Итак, всего двадцать лет назад на этом самом вокзале разыгралась трагедия. И мое воображение заработало. Мне казалось, что старый вокзал еще полон тенями и отзвуками прошедших событий. И наутро, шагая по дороге в город, я был еще полон своими ночными видениями.
В райкоме комсомола меня встретили с патриархальной простотой и без всяких проволочек допустили к картотеке. Я боялся, что не найду никакой Михалины, и был порядком удивлен, когда их оказалось три. Мне объяснили, что в районе, на хуторах, живет много поляков и среди польских девушек Михалина не такое уж редкое имя. Хутора были раскиданы на немалом расстоянии один от другого, и до ближайшего было по меньшей мере верст пятнадцать.
Весь день я проплутал по проселочным дорогам и неогороженным яблоневым садам, питаясь падалкой и расспрашивая встречных крестьян. К вечеру, еле волоча ноги, я добрался до хутора и, проходя мимо сеновала, услышал девичьи голоса и смех. Один из голосов, именно тот, который смеялся, был мне хорошо знаком. Собственно говоря, мне следовало обрадоваться, но смех привел меня в ярость, и меня долго кормили, поили и уговаривали, прежде чем я согласился переложить гнев на милость. На следующее утро отец Михалины отвез нас на вокзал. В вагоне я все время молчал, делал вид, что продолжаю дуться, а на самом деле думал о Дорофее Семеняке. У меня были серьезные подозрения, что прапорщика убил не он.
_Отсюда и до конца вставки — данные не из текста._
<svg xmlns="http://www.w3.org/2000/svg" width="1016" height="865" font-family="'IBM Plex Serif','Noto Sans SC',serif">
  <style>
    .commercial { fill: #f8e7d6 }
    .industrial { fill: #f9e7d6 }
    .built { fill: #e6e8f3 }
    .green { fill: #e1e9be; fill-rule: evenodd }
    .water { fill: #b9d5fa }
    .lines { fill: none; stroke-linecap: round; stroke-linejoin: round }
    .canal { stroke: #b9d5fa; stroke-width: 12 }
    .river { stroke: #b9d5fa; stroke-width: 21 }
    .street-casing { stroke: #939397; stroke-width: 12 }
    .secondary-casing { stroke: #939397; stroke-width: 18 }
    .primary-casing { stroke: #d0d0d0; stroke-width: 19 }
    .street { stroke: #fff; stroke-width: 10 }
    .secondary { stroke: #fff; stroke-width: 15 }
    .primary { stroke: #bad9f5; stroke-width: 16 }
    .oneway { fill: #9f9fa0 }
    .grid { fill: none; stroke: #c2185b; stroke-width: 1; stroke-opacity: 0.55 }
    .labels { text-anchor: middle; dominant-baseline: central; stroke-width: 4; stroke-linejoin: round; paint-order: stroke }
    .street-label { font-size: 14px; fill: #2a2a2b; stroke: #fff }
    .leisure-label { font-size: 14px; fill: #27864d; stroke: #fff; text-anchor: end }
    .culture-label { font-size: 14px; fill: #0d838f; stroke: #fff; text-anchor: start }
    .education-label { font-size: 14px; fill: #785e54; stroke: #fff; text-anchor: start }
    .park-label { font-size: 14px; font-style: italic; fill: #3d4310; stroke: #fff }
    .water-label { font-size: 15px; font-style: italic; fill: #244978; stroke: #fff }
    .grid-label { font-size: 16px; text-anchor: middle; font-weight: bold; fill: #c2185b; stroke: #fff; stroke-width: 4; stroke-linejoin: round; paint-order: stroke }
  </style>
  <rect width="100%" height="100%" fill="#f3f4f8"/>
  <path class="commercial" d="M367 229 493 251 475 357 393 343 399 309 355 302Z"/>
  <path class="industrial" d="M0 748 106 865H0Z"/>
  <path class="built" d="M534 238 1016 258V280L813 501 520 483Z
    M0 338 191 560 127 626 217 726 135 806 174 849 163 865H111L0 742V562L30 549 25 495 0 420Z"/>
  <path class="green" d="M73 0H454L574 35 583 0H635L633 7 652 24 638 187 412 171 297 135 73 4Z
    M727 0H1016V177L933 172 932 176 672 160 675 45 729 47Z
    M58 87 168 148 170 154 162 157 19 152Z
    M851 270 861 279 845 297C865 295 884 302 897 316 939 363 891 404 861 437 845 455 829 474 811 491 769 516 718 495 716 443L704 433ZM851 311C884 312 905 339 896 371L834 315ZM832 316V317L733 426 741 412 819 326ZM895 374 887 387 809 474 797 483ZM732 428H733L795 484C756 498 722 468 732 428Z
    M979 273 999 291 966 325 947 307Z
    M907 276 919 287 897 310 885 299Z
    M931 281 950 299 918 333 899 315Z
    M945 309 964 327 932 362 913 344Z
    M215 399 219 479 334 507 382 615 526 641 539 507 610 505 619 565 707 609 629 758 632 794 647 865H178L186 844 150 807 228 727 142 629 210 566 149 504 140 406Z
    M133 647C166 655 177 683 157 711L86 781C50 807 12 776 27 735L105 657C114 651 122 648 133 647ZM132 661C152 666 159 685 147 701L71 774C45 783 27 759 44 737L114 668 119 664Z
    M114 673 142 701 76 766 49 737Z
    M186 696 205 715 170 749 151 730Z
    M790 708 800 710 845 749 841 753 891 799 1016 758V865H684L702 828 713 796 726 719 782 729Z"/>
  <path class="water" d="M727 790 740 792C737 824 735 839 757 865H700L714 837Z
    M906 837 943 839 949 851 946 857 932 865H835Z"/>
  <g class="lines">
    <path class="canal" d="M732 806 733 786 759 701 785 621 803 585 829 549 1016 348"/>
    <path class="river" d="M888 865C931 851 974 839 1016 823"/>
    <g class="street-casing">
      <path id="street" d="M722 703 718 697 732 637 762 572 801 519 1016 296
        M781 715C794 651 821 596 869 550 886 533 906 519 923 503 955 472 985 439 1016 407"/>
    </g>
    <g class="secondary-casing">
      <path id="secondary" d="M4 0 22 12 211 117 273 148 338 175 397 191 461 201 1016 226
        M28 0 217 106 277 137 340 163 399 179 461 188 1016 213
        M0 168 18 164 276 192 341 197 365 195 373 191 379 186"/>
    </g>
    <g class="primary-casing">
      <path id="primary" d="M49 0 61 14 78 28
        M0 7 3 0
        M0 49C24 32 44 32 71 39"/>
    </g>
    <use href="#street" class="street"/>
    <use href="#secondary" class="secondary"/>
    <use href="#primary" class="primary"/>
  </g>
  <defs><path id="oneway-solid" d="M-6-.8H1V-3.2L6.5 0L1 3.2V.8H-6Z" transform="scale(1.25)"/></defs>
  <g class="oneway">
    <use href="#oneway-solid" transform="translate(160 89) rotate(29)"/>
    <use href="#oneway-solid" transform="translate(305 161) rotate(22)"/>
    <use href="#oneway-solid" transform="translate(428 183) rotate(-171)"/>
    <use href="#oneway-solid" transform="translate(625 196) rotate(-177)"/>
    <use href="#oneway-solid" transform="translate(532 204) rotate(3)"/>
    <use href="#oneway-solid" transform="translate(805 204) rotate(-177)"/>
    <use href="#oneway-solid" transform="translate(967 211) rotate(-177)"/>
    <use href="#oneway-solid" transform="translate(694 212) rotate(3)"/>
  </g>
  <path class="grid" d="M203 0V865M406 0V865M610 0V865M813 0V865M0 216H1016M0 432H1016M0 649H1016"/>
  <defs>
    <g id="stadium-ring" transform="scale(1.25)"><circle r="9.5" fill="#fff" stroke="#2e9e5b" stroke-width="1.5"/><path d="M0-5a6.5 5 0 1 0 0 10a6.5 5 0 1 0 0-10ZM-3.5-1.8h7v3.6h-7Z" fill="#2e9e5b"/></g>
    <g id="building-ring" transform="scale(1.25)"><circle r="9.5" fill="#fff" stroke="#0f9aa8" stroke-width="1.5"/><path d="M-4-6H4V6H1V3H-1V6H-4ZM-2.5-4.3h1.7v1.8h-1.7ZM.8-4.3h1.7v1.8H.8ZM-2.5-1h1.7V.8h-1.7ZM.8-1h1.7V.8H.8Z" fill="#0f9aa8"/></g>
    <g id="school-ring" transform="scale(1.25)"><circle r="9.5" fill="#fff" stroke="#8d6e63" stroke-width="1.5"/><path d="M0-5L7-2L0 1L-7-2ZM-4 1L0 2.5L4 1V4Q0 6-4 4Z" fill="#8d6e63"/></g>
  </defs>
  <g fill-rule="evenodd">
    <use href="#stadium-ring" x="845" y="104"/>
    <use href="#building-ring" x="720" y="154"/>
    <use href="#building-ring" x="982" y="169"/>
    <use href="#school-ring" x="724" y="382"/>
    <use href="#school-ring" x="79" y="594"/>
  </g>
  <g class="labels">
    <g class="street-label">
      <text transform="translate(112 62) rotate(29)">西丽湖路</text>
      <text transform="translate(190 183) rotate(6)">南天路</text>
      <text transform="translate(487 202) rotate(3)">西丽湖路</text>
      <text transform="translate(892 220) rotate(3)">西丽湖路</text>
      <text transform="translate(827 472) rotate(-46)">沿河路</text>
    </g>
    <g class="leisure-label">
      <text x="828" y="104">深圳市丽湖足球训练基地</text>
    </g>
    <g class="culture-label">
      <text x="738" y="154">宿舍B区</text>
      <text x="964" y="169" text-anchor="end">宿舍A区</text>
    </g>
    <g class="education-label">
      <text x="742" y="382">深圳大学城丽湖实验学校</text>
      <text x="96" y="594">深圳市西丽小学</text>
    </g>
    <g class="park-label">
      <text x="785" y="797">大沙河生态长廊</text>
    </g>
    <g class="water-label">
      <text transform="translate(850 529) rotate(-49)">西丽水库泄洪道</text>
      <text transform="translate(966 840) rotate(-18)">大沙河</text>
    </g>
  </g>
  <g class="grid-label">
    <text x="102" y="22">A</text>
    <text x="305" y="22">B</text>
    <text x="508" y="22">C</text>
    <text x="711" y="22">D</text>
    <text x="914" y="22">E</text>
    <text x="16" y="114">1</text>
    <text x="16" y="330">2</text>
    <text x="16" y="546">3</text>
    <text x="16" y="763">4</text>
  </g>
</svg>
Пьесу я написал единым духом, почти без черновиков, не утруждая себя историческими изысканиями, с той безудержной отвагой, которая свойственна невеждам. В таком виде я и прочел ее на очередном не то "вторнике", не то "четверге" СРД*. Происходили эти чтения на квартире у старого большевика Владимира Александровича Тронина, жившего в то время на Мясницкой. Несмотря на то, что автору едва исполнилось шестнадцать лет и он был решительно никому не известен, на читку явился весь синклит; меня слушали очень внимательно, после чего не оставили от пьесы живого места. По меньшей мере двенадцать человек, прихлебывая чай и жуя бутерброды с кетовой икрой, говорили о моем легкомыслии и невежестве, о неумении строить сюжет и вести диалог. Не могу сказать, что мое авторское самолюбие было оскорблено, в то время я еще не знал, что это такое. Я искреннейшим образом расстраивался, что испортил вечер почтенным людям и меня больше никогда не позовут в этот симпатичный дом. Поэтому я был приятно изумлен, когда после обсуждения ко мне подошли несколько самых уважаемых членов Союза и сказали, что, по их мнению, мой дебют прошел очень удачно и пусть меня не смущает ругань, здесь достается всем, а в пьесе несомненно что-то есть, и когда-нибудь я к ней еще вернусь. Мне было сказано также, что я могу и впредь посещать все читки, а в дальнейшем будет организован специальный семинар для молодых драматургов, и, конечно, я буду зачислен без всяких испытаний.
______________
* Союз революциониых драматургов.
Вскоре начались лекции и практические занятия в семинаре. Преподавали нам знатоки театра и кино А.П.Бородин, В.М.Волькенштейн, Н.А.Зархи, А.М.Файко, и я до сих пор храню благодарную память о этих годах и об этих людях, вкладывавших в нас много душевных сил из чистого энтузиазма, - ни денег, ни ученых степеней преподавание в семинаре не давало. Я в то время уже работал на заводе; заниматься в семинаре приходилось без отрыва от производства, и я очень уставал. Валентин заниматься в семинаре не захотел, вернее, не смог: все свободное время у него отнимала комсомольская работа, однако к театру он не остыл. К тому времени мы уже признали и MXAT, и вахтанговцев, и Театр имени МГСПС. "Шторм" и "Штиль" Билль-Белоцерковского были нашими любимыми пьесами, а Братишка - любимым Валькиным героем.
После школы Валентин работал наборщиком, затем поступил в военное училище. Писал он урывками. Первую же написанную им пьесу поставил Замоскворецкий трам. Пьеса называлась "Старое в новом", поднимала актуальные в то время проблемы и пользовалась успехом у молодежи. У трамовцев были добрые отношения с Вахтанговским театром; кто-то из видевших спектакль вахтанговцев обратил внимание на талантливого паренька, привел его в театр, и через год его новая пьеса "Добьемся!" была принята театром для постановки, - успех нешуточный, учитывая, что автору было всего девятнадцать лет. Довести работу до конца помешала трагически нелепая смерть Валентина, потрясшая всех, кто его знал и любил.
А я свою первую пьесу написал, будучи студентом третьего курса Московского университета, и лет мне было столько же, сколько Валентину, девятнадцать.